Please set down every line of each row below word for word, keeping the field names and their order.

[Stored data]
* * *

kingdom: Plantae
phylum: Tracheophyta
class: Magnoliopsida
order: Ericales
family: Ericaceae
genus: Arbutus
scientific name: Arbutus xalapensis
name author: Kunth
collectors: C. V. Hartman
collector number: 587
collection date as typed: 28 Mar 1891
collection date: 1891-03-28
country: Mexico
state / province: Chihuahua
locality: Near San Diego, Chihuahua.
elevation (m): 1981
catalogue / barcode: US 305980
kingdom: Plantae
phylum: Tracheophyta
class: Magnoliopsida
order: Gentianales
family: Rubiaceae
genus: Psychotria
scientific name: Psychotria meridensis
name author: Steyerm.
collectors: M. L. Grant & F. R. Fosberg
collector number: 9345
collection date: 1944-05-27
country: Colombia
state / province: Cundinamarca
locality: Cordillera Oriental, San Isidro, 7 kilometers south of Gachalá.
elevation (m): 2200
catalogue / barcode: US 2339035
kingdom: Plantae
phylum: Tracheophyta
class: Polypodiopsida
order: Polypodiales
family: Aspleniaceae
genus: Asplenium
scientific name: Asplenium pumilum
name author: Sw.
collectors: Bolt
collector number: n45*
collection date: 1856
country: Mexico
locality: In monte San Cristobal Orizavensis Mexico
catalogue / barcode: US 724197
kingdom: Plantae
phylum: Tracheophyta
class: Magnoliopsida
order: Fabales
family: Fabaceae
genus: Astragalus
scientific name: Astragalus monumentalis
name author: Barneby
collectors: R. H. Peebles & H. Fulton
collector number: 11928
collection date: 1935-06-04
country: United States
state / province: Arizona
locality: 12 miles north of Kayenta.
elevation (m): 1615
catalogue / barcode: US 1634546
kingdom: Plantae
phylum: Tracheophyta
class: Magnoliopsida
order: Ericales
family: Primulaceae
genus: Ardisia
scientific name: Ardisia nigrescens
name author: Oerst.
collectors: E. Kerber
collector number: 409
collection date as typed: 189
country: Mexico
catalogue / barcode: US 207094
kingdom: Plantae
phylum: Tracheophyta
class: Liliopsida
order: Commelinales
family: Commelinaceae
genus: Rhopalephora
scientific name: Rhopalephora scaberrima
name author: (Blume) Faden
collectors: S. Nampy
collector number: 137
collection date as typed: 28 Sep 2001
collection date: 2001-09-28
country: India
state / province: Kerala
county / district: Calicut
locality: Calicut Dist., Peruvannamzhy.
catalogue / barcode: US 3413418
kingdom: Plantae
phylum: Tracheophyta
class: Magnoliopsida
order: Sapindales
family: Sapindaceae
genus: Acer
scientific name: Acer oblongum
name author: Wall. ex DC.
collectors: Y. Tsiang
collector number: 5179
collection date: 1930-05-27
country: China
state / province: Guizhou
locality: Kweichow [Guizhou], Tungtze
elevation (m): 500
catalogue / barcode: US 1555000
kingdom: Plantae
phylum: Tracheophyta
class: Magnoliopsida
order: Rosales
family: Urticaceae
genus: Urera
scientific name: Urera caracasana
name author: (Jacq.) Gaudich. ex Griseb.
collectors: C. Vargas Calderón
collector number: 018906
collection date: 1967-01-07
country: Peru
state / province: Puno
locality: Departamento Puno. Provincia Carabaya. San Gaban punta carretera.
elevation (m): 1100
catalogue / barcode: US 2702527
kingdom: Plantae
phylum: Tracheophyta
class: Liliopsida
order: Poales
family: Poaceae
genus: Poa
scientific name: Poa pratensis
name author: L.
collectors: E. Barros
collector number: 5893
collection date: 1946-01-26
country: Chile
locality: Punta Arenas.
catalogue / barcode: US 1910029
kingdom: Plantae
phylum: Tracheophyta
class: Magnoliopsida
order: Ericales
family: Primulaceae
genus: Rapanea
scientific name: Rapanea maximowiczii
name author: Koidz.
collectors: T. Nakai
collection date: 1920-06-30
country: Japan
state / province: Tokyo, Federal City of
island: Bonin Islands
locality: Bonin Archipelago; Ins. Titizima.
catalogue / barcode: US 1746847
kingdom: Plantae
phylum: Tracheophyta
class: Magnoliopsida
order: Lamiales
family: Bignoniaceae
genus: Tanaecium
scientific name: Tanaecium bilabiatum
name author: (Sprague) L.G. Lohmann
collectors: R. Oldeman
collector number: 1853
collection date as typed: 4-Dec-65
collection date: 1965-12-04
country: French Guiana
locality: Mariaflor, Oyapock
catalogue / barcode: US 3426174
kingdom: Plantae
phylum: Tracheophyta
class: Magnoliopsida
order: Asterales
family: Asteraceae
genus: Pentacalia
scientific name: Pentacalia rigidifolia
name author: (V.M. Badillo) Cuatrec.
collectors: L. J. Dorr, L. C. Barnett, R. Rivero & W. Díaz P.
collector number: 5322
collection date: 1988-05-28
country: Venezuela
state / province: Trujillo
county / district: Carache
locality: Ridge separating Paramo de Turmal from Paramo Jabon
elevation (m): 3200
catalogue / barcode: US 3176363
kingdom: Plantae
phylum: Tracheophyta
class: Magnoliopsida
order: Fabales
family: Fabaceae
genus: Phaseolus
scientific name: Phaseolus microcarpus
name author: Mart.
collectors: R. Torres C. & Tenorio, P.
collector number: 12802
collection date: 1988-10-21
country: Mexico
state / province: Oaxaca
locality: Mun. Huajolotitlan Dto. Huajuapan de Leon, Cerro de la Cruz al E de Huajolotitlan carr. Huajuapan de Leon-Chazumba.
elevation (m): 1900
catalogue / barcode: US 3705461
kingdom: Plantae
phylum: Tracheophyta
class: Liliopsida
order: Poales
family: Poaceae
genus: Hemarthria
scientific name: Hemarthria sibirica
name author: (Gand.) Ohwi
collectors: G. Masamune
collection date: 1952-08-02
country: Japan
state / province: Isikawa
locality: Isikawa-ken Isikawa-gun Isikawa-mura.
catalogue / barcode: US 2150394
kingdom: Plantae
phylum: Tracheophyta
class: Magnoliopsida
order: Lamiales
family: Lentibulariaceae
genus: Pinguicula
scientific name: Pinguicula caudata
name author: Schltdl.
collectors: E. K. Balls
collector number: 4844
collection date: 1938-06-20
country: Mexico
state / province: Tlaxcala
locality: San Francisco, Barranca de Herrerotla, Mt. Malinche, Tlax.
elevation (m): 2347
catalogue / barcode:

* * *

:: FULL OUTPUT ::
kingdom: Plantae
phylum: Tracheophyta
class: Magnoliopsida
order: Ericales
family: Ericaceae
genus: Arbutus
scientific name: Arbutus xalapensis
name author: Kunth
collectors: C. V. Hartman
collector number: 587
collection date as typed: 28 Mar 1891
collection date: 1891-03-28
country: Mexico
state / province: Chihuahua
locality: Near San Diego, Chihuahua.
elevation (m): 1981
catalogue / barcode: US 305980
kingdom: Plantae
phylum: Tracheophyta
class: Magnoliopsida
order: Gentianales
family: Rubiaceae
genus: Psychotria
scientific name: Psychotria meridensis
name author: Steyerm.
collectors: M. L. Grant & F. R. Fosberg
collector number: 9345
collection date: 1944-05-27
country: Colombia
state / province: Cundinamarca
locality: Cordillera Oriental, San Isidro, 7 kilometers south of Gachalá.
elevation (m): 2200
catalogue / barcode: US 2339035
kingdom: Plantae
phylum: Tracheophyta
class: Polypodiopsida
order: Polypodiales
family: Aspleniaceae
genus: Asplenium
scientific name: Asplenium pumilum
name author: Sw.
collectors: Bolt
collector number: n45*
collection date: 1856
country: Mexico
locality: In monte San Cristobal Orizavensis Mexico
catalogue / barcode: US 724197
kingdom: Plantae
phylum: Tracheophyta
class: Magnoliopsida
order: Fabales
family: Fabaceae
genus: Astragalus
scientific name: Astragalus monumentalis
name author: Barneby
collectors: R. H. Peebles & H. Fulton
collector number: 11928
collection date: 1935-06-04
country: United States
state / province: Arizona
locality: 12 miles north of Kayenta.
elevation (m): 1615
catalogue / barcode: US 1634546
kingdom: Plantae
phylum: Tracheophyta
class: Magnoliopsida
order: Ericales
family: Primulaceae
genus: Ardisia
scientific name: Ardisia nigrescens
name author: Oerst.
collectors: E. Kerber
collector number: 409
collection date as typed: 189
country: Mexico
catalogue / barcode: US 207094
kingdom: Plantae
phylum: Tracheophyta
class: Liliopsida
order: Commelinales
family: Commelinaceae
genus: Rhopalephora
scientific name: Rhopalephora scaberrima
name author: (Blume) Faden
collectors: S. Nampy
collector number: 137
collection date as typed: 28 Sep 2001
collection date: 2001-09-28
country: India
state / province: Kerala
county / district: Calicut
locality: Calicut Dist., Peruvannamzhy.
catalogue / barcode: US 3413418
kingdom: Plantae
phylum: Tracheophyta
class: Magnoliopsida
order: Sapindales
family: Sapindaceae
genus: Acer
scientific name: Acer oblongum
name author: Wall. ex DC.
collectors: Y. Tsiang
collector number: 5179
collection date: 1930-05-27
country: China
state / province: Guizhou
locality: Kweichow [Guizhou], Tungtze
elevation (m): 500
catalogue / barcode: US 1555000
kingdom: Plantae
phylum: Tracheophyta
class: Magnoliopsida
order: Rosales
family: Urticaceae
genus: Urera
scientific name: Urera caracasana
name author: (Jacq.) Gaudich. ex Griseb.
collectors: C. Vargas Calderón
collector number: 018906
collection date: 1967-01-07
country: Peru
state / province: Puno
locality: Departamento Puno. Provincia Carabaya. San Gaban punta carretera.
elevation (m): 1100
catalogue / barcode: US 2702527
kingdom: Plantae
phylum: Tracheophyta
class: Liliopsida
order: Poales
family: Poaceae
genus: Poa
scientific name: Poa pratensis
name author: L.
collectors: E. Barros
collector number: 5893
collection date: 1946-01-26
country: Chile
locality: Punta Arenas.
catalogue / barcode: US 1910029
kingdom: Plantae
phylum: Tracheophyta
class: Magnoliopsida
order: Ericales
family: Primulaceae
genus: Rapanea
scientific name: Rapanea maximowiczii
name author: Koidz.
collectors: T. Nakai
collection date: 1920-06-30
country: Japan
state / province: Tokyo, Federal City of
island: Bonin Islands
locality: Bonin Archipelago; Ins. Titizima.
catalogue / barcode: US 1746847
kingdom: Plantae
phylum: Tracheophyta
class: Magnoliopsida
order: Lamiales
family: Bignoniaceae
genus: Tanaecium
scientific name: Tanaecium bilabiatum
name author: (Sprague) L.G. Lohmann
collectors: R. Oldeman
collector number: 1853
collection date as typed: 4-Dec-65
collection date: 1965-12-04
country: French Guiana
locality: Mariaflor, Oyapock
catalogue / barcode: US 3426174
kingdom: Plantae
phylum: Tracheophyta
class: Magnoliopsida
order: Asterales
family: Asteraceae
genus: Pentacalia
scientific name: Pentacalia rigidifolia
name author: (V.M. Badillo) Cuatrec.
collectors: L. J. Dorr, L. C. Barnett, R. Rivero & W. Díaz P.
collector number: 5322
collection date: 1988-05-28
country: Venezuela
state / province: Trujillo
county / district: Carache
locality: Ridge separating Paramo de Turmal from Paramo Jabon
elevation (m): 3200
catalogue / barcode: US 3176363
kingdom: Plantae
phylum: Tracheophyta
class: Magnoliopsida
order: Fabales
family: Fabaceae
genus: Phaseolus
scientific name: Phaseolus microcarpus
name author: Mart.
collectors: R. Torres C. & Tenorio, P.
collector number: 12802
collection date: 1988-10-21
country: Mexico
state / province: Oaxaca
locality: Mun. Huajolotitlan Dto. Huajuapan de Leon, Cerro de la Cruz al E de Huajolotitlan carr. Huajuapan de Leon-Chazumba.
elevation (m): 1900
catalogue / barcode: US 3705461
kingdom: Plantae
phylum: Tracheophyta
class: Liliopsida
order: Poales
family: Poaceae
genus: Hemarthria
scientific name: Hemarthria sibirica
name author: (Gand.) Ohwi
collectors: G. Masamune
collection date: 1952-08-02
country: Japan
state / province: Isikawa
locality: Isikawa-ken Isikawa-gun Isikawa-mura.
catalogue / barcode: US 2150394
kingdom: Plantae
phylum: Tracheophyta
class: Magnoliopsida
order: Lamiales
family: Lentibulariaceae
genus: Pinguicula
scientific name: Pinguicula caudata
name author: Schltdl.
collectors: E. K. Balls
collector number: 4844
collection date: 1938-06-20
country: Mexico
state / province: Tlaxcala
locality: San Francisco, Barranca de Herrerotla, Mt. Malinche, Tlax.
elevation (m): 2347
catalogue / barcode:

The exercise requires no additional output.